Der überaus erfahrene Schäuble, der Wirtschaftsjurist ist, hatte sich in der Vergangenheit auch in der Finanzpolitik einen Namen gemacht. 1990 hatte er den deutsch-deutschen Einigungsvertrag ausgehandelt.

Die CDU erhält - eingeschlossen Bundeskanzlerin Merkel - acht Posten, wie kurz vor dem Ende der dreiwöchigen Koalitionsverhandlungen bekanntwurde. Die FDP soll fünf Ressorts erhalten, wobei Parteichef Guido Westerwelle neuer Aussenminister und Vize-Kanzler wird. Die CSU kommt auf drei Posten.

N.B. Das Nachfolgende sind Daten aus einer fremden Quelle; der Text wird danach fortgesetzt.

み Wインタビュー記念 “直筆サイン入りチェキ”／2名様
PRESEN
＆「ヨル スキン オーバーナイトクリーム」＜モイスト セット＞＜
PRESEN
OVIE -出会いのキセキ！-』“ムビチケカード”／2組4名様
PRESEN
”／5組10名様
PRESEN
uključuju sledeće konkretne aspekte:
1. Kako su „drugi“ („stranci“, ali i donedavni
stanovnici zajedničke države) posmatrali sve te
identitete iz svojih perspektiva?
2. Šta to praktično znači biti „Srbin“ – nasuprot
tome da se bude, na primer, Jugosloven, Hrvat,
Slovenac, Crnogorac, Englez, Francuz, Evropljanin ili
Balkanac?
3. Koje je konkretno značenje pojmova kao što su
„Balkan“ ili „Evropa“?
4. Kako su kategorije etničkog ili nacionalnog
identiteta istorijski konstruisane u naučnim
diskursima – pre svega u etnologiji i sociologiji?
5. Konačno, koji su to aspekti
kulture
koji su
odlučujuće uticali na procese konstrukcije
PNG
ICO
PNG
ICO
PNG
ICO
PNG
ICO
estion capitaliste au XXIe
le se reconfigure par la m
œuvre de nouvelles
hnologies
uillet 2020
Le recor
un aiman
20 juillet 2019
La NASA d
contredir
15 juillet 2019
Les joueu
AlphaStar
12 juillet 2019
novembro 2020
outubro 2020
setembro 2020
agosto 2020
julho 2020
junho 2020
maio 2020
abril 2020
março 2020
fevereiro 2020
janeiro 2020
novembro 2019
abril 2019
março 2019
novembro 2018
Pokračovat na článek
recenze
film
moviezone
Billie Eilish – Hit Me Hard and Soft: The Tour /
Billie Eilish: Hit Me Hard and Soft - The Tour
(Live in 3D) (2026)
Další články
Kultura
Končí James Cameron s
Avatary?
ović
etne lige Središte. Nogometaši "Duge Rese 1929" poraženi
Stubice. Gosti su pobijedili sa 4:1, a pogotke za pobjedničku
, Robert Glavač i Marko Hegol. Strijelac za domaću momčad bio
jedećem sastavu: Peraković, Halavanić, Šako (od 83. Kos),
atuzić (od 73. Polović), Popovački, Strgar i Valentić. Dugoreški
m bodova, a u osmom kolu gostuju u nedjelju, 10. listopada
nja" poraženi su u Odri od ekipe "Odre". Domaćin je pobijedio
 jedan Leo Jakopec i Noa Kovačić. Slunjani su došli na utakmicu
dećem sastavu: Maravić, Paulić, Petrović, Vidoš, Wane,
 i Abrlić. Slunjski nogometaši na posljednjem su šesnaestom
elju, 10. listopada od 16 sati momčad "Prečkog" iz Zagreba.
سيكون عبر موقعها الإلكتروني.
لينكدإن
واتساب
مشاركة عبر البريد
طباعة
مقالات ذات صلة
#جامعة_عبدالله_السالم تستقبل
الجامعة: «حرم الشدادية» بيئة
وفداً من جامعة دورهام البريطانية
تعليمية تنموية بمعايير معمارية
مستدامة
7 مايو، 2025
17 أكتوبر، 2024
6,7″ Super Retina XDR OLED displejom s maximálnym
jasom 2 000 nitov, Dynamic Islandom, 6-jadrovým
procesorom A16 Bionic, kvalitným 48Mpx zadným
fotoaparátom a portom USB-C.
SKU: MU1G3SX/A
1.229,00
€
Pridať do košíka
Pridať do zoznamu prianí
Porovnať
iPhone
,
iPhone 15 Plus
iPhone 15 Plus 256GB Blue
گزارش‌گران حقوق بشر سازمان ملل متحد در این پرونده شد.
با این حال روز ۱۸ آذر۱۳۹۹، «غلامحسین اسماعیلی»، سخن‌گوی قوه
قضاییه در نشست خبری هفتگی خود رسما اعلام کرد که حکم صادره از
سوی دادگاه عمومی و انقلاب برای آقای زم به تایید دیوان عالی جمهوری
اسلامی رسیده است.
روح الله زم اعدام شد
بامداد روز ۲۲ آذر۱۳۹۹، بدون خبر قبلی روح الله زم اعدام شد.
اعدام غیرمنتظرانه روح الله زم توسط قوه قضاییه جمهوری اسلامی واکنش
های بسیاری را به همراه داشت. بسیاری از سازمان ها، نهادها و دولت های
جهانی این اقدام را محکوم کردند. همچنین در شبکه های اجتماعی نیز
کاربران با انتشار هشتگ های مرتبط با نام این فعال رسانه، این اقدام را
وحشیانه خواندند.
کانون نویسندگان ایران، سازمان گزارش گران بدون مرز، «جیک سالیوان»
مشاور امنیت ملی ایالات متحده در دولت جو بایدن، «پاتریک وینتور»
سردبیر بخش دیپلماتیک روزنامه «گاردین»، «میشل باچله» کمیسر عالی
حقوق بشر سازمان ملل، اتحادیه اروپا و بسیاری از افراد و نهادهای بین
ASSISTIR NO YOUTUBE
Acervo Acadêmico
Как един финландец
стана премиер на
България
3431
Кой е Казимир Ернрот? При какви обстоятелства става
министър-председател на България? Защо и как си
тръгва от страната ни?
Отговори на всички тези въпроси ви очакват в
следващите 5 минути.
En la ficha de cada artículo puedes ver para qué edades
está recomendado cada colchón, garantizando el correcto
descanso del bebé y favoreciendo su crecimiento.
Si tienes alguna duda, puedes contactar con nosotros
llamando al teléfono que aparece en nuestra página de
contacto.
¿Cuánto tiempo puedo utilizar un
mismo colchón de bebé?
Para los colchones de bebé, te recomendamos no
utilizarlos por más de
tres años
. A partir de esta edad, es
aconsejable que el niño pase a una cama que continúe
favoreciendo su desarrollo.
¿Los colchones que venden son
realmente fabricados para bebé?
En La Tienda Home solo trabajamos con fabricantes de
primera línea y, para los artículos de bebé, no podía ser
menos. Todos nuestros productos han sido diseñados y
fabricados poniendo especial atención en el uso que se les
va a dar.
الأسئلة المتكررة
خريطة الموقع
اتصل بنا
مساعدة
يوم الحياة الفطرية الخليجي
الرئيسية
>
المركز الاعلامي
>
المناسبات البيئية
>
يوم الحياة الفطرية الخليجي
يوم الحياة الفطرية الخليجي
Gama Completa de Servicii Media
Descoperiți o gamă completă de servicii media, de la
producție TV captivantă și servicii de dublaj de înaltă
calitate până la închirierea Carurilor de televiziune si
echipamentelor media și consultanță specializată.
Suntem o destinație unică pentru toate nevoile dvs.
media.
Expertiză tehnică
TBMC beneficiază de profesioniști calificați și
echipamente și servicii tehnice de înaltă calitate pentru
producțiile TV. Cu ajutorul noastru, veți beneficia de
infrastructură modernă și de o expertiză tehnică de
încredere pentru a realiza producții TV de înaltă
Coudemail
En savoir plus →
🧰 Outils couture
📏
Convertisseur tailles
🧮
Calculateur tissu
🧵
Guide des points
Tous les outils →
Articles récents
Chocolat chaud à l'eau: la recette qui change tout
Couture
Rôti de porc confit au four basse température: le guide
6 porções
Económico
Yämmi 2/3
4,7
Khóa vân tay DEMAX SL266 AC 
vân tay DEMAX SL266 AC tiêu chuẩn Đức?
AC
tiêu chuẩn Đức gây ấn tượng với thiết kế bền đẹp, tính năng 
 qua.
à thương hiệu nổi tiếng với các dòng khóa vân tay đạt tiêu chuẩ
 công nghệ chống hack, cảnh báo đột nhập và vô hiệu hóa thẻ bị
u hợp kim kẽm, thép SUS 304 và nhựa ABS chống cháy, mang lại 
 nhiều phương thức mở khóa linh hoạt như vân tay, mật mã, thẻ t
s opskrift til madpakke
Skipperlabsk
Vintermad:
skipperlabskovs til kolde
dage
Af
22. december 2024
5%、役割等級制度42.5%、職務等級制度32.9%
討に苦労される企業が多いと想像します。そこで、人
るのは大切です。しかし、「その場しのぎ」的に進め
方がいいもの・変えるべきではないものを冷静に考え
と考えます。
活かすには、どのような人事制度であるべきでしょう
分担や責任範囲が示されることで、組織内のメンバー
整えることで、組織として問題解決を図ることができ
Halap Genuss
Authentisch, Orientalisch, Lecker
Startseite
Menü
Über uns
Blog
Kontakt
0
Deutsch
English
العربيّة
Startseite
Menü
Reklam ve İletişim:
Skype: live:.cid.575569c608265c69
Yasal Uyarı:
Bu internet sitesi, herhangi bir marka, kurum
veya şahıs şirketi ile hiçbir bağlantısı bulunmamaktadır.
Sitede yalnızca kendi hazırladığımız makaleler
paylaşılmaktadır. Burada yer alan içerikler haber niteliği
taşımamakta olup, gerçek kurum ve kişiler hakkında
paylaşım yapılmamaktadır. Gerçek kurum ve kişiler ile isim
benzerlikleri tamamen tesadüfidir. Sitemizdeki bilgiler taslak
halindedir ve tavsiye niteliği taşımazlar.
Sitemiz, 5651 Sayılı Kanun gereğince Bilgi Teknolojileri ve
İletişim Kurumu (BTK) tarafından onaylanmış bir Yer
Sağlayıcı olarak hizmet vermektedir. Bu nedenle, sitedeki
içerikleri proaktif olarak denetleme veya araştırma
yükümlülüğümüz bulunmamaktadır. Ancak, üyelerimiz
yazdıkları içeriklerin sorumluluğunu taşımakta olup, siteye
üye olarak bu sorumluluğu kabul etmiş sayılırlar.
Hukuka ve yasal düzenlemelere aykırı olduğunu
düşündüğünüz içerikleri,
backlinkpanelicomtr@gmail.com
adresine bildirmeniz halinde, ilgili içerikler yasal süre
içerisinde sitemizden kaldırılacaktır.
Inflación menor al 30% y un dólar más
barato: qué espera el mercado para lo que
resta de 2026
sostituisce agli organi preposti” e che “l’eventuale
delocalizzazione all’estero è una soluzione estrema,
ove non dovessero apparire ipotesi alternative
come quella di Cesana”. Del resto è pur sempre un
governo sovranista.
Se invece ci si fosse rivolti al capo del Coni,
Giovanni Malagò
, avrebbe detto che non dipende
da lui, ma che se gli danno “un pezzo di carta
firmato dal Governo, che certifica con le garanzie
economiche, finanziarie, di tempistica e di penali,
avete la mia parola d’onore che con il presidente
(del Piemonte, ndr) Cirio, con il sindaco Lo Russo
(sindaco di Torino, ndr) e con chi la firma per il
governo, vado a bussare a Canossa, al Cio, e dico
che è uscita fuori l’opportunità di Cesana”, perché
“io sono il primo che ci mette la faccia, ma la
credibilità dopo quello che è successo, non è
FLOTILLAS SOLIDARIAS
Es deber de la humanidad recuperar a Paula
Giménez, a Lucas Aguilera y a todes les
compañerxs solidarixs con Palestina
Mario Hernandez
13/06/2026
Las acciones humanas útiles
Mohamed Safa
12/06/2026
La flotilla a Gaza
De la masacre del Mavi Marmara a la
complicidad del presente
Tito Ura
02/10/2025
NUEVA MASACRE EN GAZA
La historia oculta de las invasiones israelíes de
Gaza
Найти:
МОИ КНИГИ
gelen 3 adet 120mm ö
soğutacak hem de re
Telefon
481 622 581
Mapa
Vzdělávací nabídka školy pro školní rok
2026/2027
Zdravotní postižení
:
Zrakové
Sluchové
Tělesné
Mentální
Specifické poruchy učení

Die grösste Überraschung ist der Wechsel von Innenminister Schäuble (CDU) in das Finanzressort. Unerwartet ist auch, dass der niedersächsische Wirtschaftsminister Philipp Rösler (FDP) neuer Gesundheitsminister wird.

Ebenso eine kleine Sensation ist der Wechsel von Verteidigungsminister Franz Josef Jung (CDU) in das Arbeitsressort. Sein Nachfolger wird der politische Shootingstar der letzten Monate, Karl-Theodor zu Guttenberg (CSU).